* **Work task 1**
In the UK house prices article, by what percentage did house prices rise between April and May, according to Nationwide?

* **Excerpted text**
Stay informed with free updates
Simply sign up to the UK house prices myFT Digest — delivered directly to your inbox.
UK house prices returned to growth in May despite a rise in mortgage rates that has damped the recovery, according to data published on Friday.
The lender Nationwide said house prices increased by 0.4 per cent between April and May, following two consecutive months of decline, taking the annual rate of growth to 1.3 per cent.
Robert Gardner, Nationwide’s chief economist, said the market was “showing signs of resilience” as stronger real wage growth bolstered consumer confidence — despite a recent rise in quoted mortgage rates as hopes of an imminent interest rate cut by the Bank of England faded.
However, separate data released on Friday by the BoE suggested consumers were acting cautiously, with mortgage approvals falling slightly in April, consumer credit dropping sharply and households depositing a record £11.7bn into tax-free ISAs before the annual deadline.
Analysts said the drop in consumer credit, from £1.4bn in March to £0.7bn in April, was partly the result of bad weather that had put off shoppers and had potentially deterred house-hunters from viewing properties.

* **Work task 2**
Copy the records from the start through the line containing "这款软件非常实用，可以帮助我解决很多问题。比如，我可以使用它来查", swapping "Saturday" for "Sunday" and leaving everything else as it is.

* **Records supplied**
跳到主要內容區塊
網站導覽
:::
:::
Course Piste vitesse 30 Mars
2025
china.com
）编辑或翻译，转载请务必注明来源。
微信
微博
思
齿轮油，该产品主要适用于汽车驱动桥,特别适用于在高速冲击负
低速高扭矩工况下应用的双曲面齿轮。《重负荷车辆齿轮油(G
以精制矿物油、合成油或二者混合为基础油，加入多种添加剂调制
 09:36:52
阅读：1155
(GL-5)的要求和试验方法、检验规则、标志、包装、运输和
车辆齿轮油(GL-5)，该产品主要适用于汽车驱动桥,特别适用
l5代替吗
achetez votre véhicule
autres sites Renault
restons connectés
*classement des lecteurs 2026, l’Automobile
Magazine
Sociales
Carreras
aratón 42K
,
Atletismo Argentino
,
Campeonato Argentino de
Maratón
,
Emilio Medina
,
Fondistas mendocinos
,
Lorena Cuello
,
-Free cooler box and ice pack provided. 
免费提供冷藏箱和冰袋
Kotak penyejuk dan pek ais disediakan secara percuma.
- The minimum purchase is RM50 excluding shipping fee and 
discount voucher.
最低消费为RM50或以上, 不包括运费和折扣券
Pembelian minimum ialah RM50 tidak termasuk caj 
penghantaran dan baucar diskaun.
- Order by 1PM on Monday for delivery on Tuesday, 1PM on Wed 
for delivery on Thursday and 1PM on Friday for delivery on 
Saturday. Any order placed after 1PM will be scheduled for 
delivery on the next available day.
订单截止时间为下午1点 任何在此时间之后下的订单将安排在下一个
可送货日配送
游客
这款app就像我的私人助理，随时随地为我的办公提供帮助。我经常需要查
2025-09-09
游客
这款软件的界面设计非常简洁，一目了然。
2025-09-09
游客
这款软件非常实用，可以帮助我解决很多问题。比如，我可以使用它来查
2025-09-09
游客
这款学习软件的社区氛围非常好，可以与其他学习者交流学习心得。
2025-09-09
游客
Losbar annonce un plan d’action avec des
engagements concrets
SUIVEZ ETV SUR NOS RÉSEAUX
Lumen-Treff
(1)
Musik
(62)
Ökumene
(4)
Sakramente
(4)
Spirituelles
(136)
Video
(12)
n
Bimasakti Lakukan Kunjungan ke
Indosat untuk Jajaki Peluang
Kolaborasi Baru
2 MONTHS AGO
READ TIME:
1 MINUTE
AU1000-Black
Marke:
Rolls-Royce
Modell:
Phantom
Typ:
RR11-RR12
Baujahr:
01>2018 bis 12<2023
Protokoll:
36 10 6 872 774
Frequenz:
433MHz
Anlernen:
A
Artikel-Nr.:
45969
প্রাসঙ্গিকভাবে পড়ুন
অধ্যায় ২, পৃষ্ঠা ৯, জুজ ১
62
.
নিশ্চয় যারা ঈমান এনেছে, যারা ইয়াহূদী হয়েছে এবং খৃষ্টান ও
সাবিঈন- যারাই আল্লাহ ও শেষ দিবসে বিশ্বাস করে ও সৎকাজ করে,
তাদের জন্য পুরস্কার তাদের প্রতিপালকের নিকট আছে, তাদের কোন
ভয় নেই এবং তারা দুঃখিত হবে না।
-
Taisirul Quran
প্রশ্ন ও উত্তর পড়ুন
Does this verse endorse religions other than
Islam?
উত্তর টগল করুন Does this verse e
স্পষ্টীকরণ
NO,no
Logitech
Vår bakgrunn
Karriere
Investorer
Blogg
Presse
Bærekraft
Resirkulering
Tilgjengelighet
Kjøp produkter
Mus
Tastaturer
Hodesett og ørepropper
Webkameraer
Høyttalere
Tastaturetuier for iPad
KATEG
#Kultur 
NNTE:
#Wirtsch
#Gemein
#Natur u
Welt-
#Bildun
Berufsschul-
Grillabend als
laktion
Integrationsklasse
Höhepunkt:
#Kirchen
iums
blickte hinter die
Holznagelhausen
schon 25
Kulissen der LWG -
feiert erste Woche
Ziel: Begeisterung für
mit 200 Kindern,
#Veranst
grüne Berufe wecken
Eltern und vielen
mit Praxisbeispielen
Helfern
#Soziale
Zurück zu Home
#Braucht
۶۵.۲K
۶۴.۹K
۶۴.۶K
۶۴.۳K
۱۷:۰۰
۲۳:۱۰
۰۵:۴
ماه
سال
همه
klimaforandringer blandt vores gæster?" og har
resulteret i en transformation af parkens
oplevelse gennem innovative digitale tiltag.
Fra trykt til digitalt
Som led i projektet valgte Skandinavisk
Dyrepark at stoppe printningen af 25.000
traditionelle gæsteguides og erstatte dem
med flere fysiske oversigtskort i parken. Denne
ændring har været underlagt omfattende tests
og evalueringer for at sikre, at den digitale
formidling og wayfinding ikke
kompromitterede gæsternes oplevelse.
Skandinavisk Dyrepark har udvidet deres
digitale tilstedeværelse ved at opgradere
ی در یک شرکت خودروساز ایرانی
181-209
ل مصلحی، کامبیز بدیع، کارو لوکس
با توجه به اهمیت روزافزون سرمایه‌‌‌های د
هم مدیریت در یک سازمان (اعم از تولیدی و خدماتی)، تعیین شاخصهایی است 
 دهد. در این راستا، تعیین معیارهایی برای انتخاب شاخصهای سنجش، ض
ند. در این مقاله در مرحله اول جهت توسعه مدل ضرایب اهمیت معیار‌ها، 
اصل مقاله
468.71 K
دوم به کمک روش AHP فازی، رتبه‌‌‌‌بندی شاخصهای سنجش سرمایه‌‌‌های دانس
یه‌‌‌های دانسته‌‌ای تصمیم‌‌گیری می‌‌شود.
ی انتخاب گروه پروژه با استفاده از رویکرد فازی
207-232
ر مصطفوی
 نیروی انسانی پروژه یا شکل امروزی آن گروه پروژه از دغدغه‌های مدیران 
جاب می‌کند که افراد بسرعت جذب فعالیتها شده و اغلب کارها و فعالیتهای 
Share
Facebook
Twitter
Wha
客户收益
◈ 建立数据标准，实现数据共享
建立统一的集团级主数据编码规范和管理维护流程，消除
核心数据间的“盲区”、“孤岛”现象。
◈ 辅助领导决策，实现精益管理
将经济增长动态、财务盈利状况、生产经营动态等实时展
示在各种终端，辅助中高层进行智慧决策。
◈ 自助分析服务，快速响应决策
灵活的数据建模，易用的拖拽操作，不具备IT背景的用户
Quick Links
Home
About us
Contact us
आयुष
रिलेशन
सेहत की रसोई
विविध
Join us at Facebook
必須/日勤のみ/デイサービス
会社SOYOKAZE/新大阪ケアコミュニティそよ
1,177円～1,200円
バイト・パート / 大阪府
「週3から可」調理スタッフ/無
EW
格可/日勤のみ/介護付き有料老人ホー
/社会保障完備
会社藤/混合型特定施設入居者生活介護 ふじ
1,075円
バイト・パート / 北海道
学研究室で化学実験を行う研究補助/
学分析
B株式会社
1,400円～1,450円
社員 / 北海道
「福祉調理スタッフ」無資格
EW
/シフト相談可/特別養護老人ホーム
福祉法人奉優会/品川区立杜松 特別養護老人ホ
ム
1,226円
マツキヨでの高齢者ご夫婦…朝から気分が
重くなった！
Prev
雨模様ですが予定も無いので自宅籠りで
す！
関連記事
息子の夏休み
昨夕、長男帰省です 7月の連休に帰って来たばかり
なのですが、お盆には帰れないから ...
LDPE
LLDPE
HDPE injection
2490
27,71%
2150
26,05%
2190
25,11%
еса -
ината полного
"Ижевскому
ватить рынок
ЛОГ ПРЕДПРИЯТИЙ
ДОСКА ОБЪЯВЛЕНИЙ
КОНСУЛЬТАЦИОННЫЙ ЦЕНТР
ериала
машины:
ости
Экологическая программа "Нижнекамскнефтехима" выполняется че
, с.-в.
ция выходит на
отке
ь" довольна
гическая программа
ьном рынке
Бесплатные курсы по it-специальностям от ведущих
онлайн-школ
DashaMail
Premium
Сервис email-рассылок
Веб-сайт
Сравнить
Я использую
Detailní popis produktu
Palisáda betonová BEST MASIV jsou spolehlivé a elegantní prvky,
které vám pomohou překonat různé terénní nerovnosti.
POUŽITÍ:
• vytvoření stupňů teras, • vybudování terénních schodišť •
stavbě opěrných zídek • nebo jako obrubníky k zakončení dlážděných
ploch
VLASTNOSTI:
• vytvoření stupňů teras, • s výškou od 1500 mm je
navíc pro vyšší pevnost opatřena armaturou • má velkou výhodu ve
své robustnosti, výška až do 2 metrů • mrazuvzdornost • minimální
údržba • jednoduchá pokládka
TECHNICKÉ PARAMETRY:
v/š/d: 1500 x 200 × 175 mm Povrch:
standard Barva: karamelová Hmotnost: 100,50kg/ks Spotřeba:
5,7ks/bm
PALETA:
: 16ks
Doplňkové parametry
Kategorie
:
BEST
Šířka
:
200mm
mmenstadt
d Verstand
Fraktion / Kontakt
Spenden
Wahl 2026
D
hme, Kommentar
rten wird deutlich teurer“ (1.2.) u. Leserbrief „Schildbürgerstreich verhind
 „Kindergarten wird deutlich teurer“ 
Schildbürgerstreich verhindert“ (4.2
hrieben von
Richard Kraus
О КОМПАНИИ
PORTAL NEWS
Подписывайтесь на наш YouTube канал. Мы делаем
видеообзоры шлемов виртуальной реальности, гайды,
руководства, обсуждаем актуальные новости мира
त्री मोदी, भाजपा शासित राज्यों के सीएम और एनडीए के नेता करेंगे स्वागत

* **Written answer 1**
0.4 per cent

* **Written answer 2**
跳到主要內容區塊
網站導覽
:::
:::
Course Piste vitesse 30 Mars
2025
china.com
）编辑或翻译，转载请务必注明来源。
微信
微博
思
齿轮油，该产品主要适用于汽车驱动桥,特别适用于在高速冲击负
低速高扭矩工况下应用的双曲面齿轮。《重负荷车辆齿轮油(G
以精制矿物油、合成油或二者混合为基础油，加入多种添加剂调制
 09:36:52
阅读：1155
(GL-5)的要求和试验方法、检验规则、标志、包装、运输和
车辆齿轮油(GL-5)，该产品主要适用于汽车驱动桥,特别适用
l5代替吗
achetez votre véhicule
autres sites Renault
restons connectés
*classement des lecteurs 2026, l’Automobile
Magazine
Sociales
Carreras
aratón 42K
,
Atletismo Argentino
,
Campeonato Argentino de
Maratón
,
Emilio Medina
,
Fondistas mendocinos
,
Lorena Cuello
,
-Free cooler box and ice pack provided. 
免费提供冷藏箱和冰袋
Kotak penyejuk dan pek ais disediakan secara percuma.
- The minimum purchase is RM50 excluding shipping fee and 
discount voucher.
最低消费为RM50或以上, 不包括运费和折扣券
Pembelian minimum ialah RM50 tidak termasuk caj 
penghantaran dan baucar diskaun.
- Order by 1PM on Monday for delivery on Tuesday, 1PM on Wed 
for delivery on Thursday and 1PM on Friday for delivery on 
Sunday. Any order placed after 1PM will be scheduled for 
delivery on the next available day.
订单截止时间为下午1点 任何在此时间之后下的订单将安排在下一个
可送货日配送
游客
这款app就像我的私人助理，随时随地为我的办公提供帮助。我经常需要查
2025-09-09
游客
这款软件的界面设计非常简洁，一目了然。
2025-09-09
游客
这款软件非常实用，可以帮助我解决很多问题。比如，我可以使用它来查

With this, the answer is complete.